Problem requirements: Copy every line of the entries that has the string "drawn" in it.

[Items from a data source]
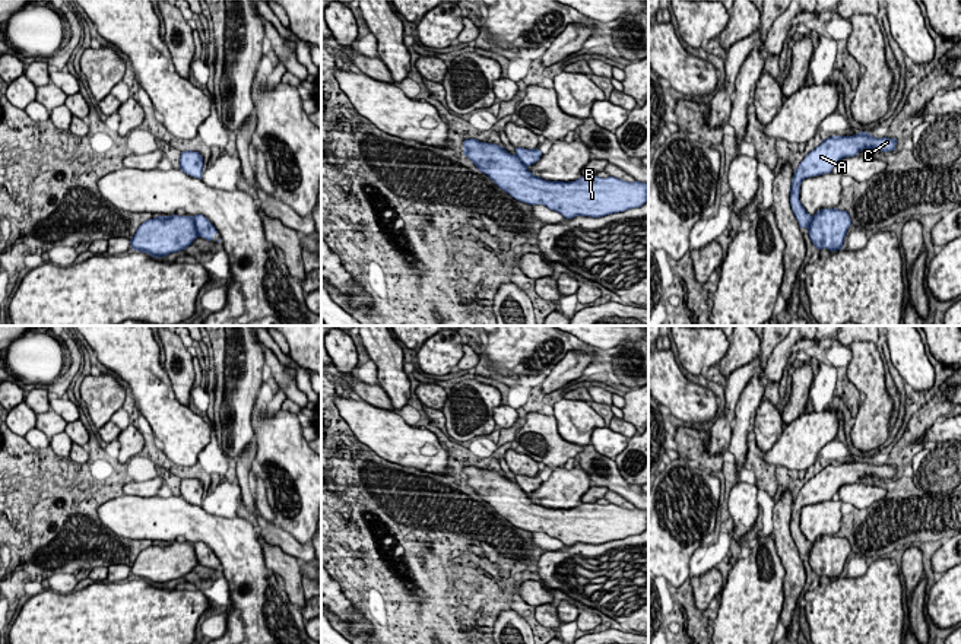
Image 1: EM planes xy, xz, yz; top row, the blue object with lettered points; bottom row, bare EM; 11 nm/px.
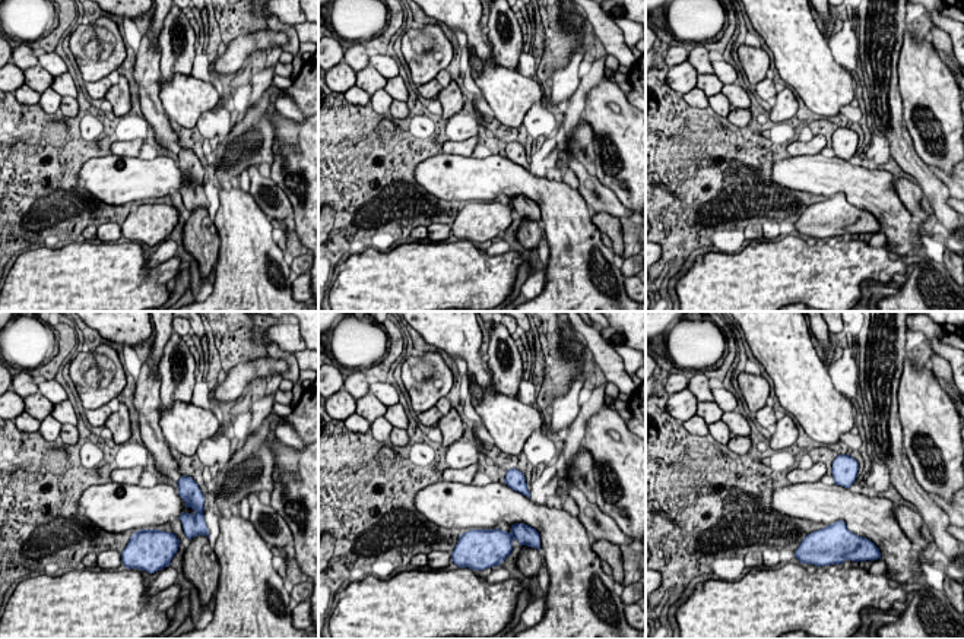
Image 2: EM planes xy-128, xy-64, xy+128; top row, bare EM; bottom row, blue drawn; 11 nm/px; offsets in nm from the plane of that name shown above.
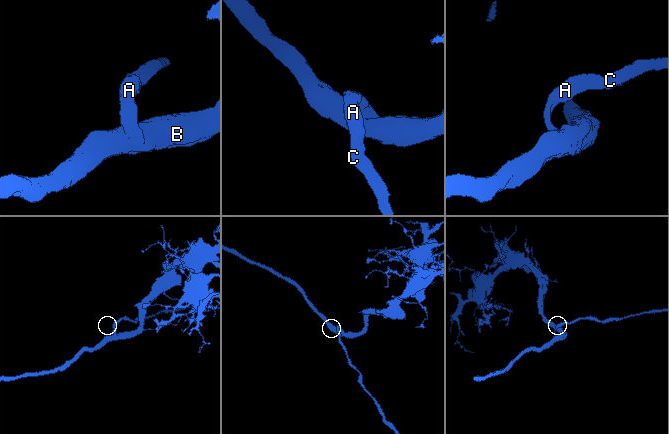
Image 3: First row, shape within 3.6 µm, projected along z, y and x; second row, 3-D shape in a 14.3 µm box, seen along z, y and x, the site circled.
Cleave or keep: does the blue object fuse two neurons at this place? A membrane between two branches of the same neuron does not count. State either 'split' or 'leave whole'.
leave whole

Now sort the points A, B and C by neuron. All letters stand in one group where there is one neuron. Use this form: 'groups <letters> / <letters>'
groups A B C

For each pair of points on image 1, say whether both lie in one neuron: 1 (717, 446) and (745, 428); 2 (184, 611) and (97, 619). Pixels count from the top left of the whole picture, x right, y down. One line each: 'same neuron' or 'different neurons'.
1: different neurons
2: same neuron

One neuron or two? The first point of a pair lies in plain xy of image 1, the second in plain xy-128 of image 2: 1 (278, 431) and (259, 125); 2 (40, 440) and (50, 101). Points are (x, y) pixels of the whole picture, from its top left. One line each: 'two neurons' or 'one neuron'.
1: two neurons
2: two neurons

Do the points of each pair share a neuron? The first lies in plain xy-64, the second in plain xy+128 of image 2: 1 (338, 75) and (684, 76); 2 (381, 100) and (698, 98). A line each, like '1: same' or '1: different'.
1: same
2: different

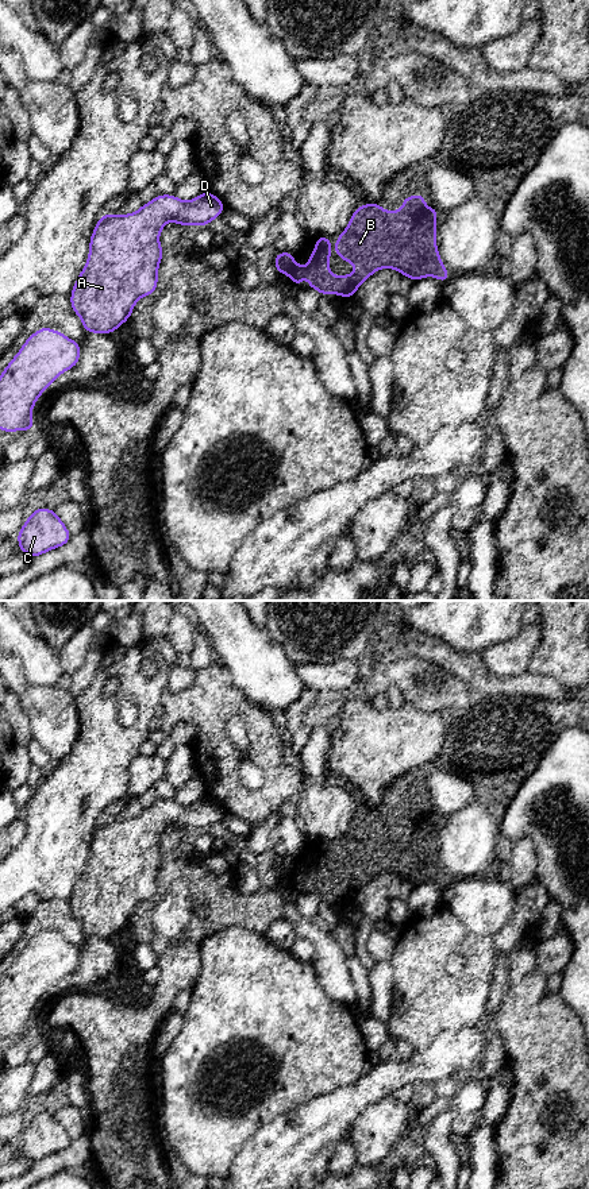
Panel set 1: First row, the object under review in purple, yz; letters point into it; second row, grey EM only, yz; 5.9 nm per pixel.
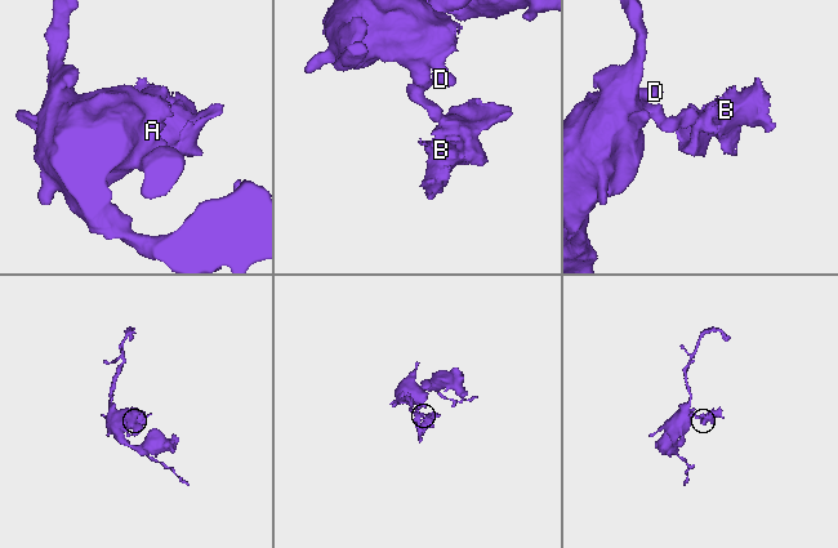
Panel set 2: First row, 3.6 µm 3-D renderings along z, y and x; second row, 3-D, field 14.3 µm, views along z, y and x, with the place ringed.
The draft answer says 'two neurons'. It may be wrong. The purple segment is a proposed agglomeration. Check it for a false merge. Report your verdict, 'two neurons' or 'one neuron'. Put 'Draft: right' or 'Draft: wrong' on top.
Draft: right
two neurons

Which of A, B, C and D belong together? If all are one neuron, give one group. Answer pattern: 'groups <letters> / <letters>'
groups A C D / B

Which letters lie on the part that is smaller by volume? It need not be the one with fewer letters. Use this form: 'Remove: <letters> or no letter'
Remove: B

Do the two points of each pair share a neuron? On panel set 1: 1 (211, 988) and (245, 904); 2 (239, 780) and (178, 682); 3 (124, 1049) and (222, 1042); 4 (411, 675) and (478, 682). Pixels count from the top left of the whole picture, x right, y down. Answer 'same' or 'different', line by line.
1: different
2: different
3: different
4: different

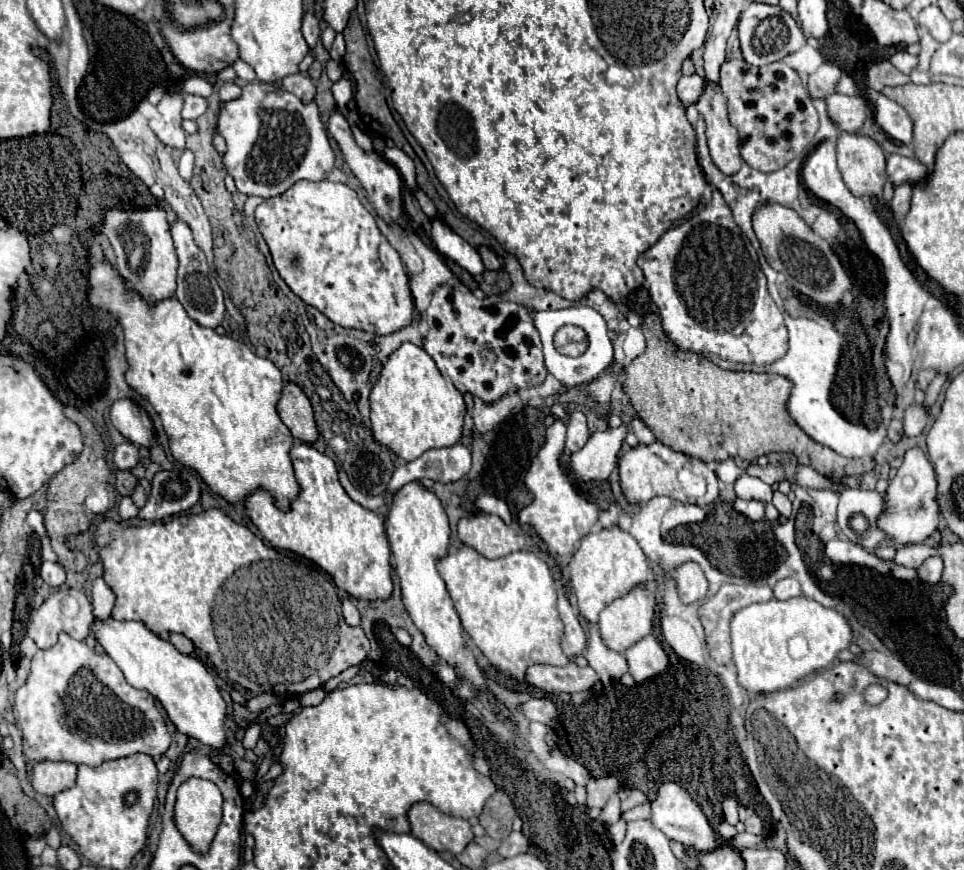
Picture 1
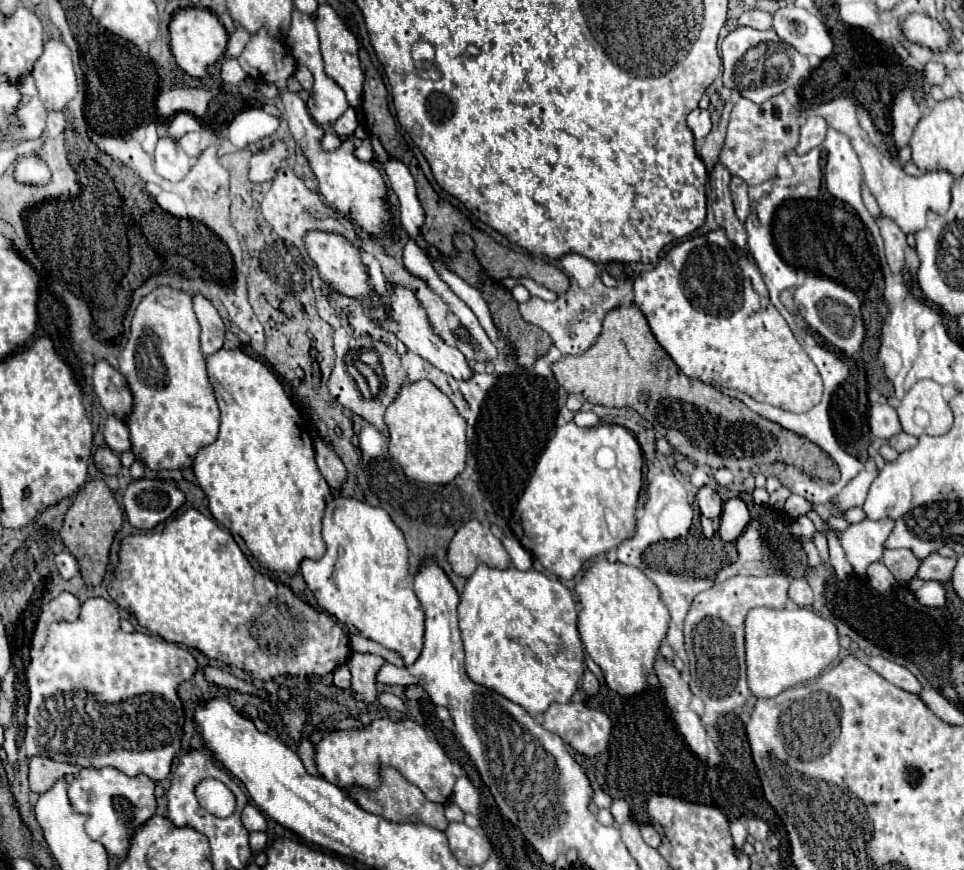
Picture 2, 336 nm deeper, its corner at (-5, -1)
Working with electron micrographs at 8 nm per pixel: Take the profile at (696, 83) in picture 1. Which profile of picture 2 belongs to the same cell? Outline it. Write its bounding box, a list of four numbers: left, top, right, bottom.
[687,109,711,137]

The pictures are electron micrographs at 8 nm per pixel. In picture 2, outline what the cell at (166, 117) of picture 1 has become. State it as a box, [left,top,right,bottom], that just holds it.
[155,135,189,181]

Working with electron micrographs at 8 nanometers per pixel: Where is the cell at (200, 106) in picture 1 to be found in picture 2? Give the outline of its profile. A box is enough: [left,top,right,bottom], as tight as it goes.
[179,133,201,157]

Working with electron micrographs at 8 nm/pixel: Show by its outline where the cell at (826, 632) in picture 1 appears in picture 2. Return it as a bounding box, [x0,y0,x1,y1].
[745,594,839,697]

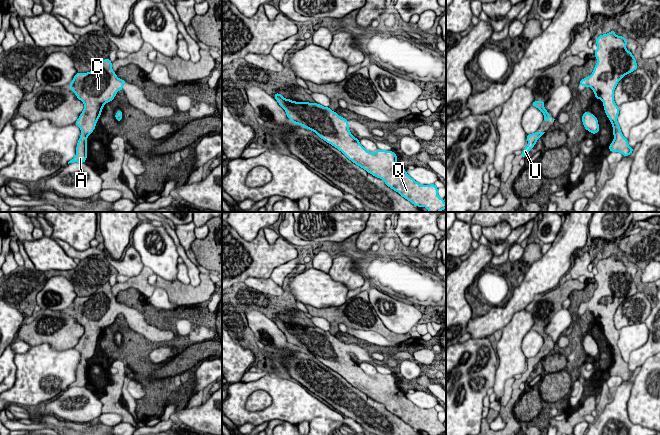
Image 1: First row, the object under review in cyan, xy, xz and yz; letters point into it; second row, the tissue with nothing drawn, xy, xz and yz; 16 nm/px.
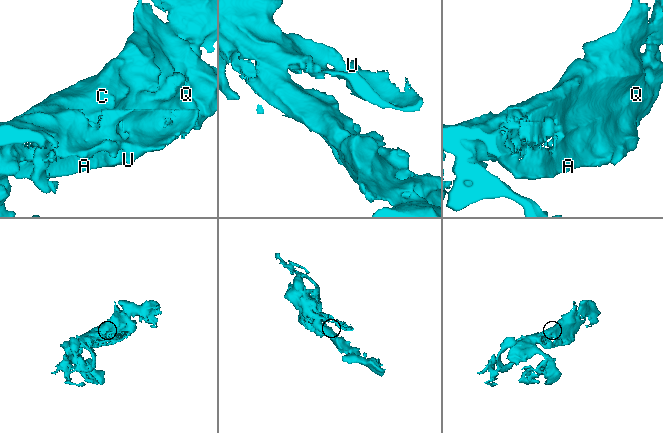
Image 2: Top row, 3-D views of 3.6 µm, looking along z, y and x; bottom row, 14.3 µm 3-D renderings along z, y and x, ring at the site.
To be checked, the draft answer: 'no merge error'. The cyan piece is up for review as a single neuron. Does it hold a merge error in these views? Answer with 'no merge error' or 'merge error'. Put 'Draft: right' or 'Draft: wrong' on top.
Draft: right
no merge error

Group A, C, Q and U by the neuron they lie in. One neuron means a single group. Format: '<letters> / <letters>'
A C Q U

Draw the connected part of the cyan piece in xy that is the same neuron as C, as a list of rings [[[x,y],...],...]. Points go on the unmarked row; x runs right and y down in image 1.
[[[106,282],[100,286],[91,296],[77,296],[75,298],[72,306],[69,308],[69,311],[75,317],[76,321],[84,327],[84,334],[74,347],[80,352],[81,359],[76,371],[76,380],[71,383],[68,388],[73,386],[84,387],[86,385],[88,368],[87,362],[94,355],[104,329],[108,326],[111,326],[115,322],[118,315],[123,314],[125,307],[125,304],[116,300],[116,297],[112,293],[112,286],[109,284],[109,282]]]

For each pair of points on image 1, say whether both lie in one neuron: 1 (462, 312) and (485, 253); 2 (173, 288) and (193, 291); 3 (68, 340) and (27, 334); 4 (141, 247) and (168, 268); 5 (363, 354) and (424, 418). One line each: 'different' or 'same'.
1: same
2: same
3: same
4: same
5: same

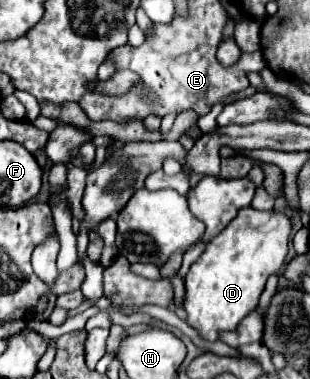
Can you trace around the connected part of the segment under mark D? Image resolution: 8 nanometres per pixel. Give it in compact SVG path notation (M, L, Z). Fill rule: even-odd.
M245 207L223 233L209 241L205 253L185 275L187 325L193 327L201 339L217 341L221 331L235 331L239 323L257 309L267 277L281 269L285 261L289 233L291 223L285 213Z

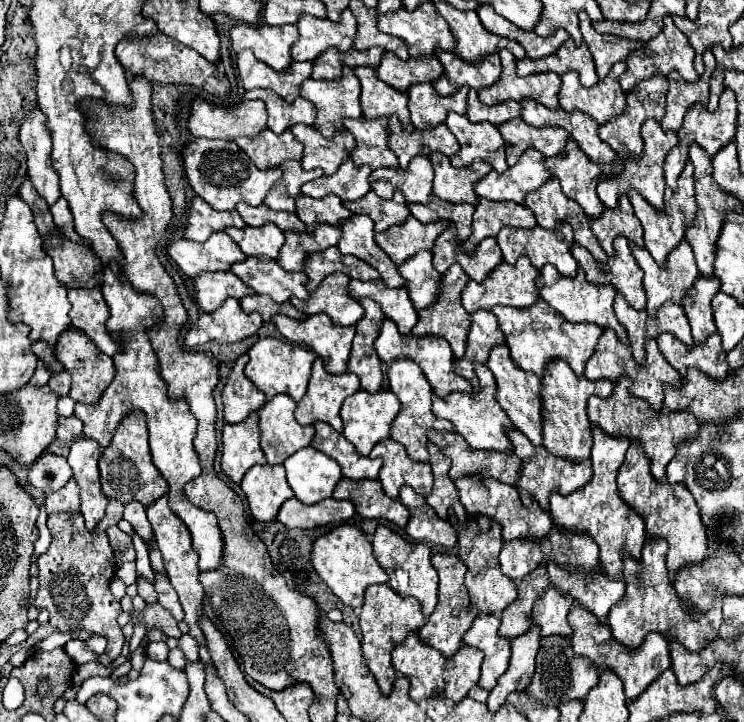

Exercise response:
Image 2: EM planes xy-128, xy-64, xy+128; top row, bare EM; bottom row, blue drawn; 11 nm/px; offsets in nm from the plane of that name shown above.
Image 1: First row, the object under review in cyan, xy, xz and yz; letters point into it; second row, the tissue with nothing drawn, xy, xz and yz; 16 nm/px.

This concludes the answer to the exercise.